Le soldat Rolf Reichter ouvre la marche. Ce paysan bavarois excelle dans la découverte des positions camouflés et sait faire la différence entre un bruissement déclenché par un lièvre jaillissant et le bruit d'une botte écrasant une poignée de feuilles mortes.
RATATATATA !
Cette fois-ci, Rolf n'a rien vu venir. Une rafale de mitraillette le force à se jeter le nez dans la terre ! Une dizaine de fusils répond au claquement du FM. Les hommes de la section d'assaut qui s'étaient un peu regroupés au fur et à mesure que les bois devenaient plus denses, sont cernés par les projectiles. Münster a l'impression d'être personnellement visé et se laisse envahir par la panique, suivi de près par la moitié de ses hommes. Ils s'enfuient en courant comme un seul homme, laissant un groupe couvrir leur course folle. Ces diables d'arabes ont pris le dessus !

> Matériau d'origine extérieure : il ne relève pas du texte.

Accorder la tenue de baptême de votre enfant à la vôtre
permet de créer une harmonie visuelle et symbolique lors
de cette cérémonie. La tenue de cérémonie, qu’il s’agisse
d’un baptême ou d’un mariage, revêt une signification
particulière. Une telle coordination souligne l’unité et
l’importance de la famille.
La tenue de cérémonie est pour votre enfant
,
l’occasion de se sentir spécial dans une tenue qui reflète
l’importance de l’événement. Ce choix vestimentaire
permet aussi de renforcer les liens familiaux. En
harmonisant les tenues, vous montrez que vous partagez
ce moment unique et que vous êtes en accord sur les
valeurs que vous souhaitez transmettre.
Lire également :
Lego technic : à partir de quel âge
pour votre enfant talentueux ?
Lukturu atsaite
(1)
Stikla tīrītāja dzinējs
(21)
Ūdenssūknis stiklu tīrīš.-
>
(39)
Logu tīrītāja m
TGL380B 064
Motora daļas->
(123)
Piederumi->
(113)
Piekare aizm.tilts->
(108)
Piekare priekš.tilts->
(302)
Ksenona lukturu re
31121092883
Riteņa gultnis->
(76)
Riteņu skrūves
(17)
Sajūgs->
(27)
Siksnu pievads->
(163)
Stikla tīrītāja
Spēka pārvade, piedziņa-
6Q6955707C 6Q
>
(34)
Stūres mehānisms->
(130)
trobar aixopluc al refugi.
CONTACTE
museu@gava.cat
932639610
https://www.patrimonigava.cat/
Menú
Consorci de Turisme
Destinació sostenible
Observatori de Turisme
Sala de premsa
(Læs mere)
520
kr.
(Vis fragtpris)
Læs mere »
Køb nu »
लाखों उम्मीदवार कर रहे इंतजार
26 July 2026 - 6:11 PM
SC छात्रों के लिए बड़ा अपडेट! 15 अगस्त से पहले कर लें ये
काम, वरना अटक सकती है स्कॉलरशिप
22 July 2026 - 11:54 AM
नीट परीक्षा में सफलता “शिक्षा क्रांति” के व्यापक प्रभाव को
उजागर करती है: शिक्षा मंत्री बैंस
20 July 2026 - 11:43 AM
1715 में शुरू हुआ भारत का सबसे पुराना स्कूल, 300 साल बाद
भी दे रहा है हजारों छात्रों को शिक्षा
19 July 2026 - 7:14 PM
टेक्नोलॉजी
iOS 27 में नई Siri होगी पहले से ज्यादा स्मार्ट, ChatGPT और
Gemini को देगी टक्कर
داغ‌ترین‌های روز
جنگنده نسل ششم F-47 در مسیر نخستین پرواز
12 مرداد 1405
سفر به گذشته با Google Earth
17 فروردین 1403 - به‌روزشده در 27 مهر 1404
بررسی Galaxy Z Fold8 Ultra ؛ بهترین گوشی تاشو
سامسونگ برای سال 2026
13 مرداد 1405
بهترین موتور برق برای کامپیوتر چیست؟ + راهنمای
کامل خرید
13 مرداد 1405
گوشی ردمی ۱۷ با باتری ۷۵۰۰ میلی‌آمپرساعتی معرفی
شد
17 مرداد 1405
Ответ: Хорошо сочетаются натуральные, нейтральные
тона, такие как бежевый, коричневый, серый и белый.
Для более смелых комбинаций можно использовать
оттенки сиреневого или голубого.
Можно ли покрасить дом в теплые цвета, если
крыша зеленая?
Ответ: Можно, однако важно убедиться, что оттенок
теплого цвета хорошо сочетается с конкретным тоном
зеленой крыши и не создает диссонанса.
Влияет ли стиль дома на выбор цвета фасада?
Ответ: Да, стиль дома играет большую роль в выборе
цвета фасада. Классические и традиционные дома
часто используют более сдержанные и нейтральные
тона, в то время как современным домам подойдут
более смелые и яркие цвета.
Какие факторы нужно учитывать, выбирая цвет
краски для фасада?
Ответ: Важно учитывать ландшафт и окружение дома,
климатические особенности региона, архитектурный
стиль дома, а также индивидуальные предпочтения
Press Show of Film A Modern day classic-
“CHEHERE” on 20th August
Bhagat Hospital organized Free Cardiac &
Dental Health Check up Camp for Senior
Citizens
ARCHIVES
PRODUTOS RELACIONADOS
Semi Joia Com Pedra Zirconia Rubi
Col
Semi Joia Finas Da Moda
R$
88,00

Dans l'intervalle, la compagnie régulière est arrivée sur le terrain. Etalés sur un large front, les Feldgrau progressent d'autant plus prudemment qu'ils ignorent l'origine et la provenance des coups de feu. Le chef de compagnie ne fera preuve d'aucun zèle particulier et se cantonnera à s'emparer des objectifs assignés par l'état major.
Le Champs des chaussées et le bois de la Ferté finiront la journée entre les mains des troupes de la Wehrmacht.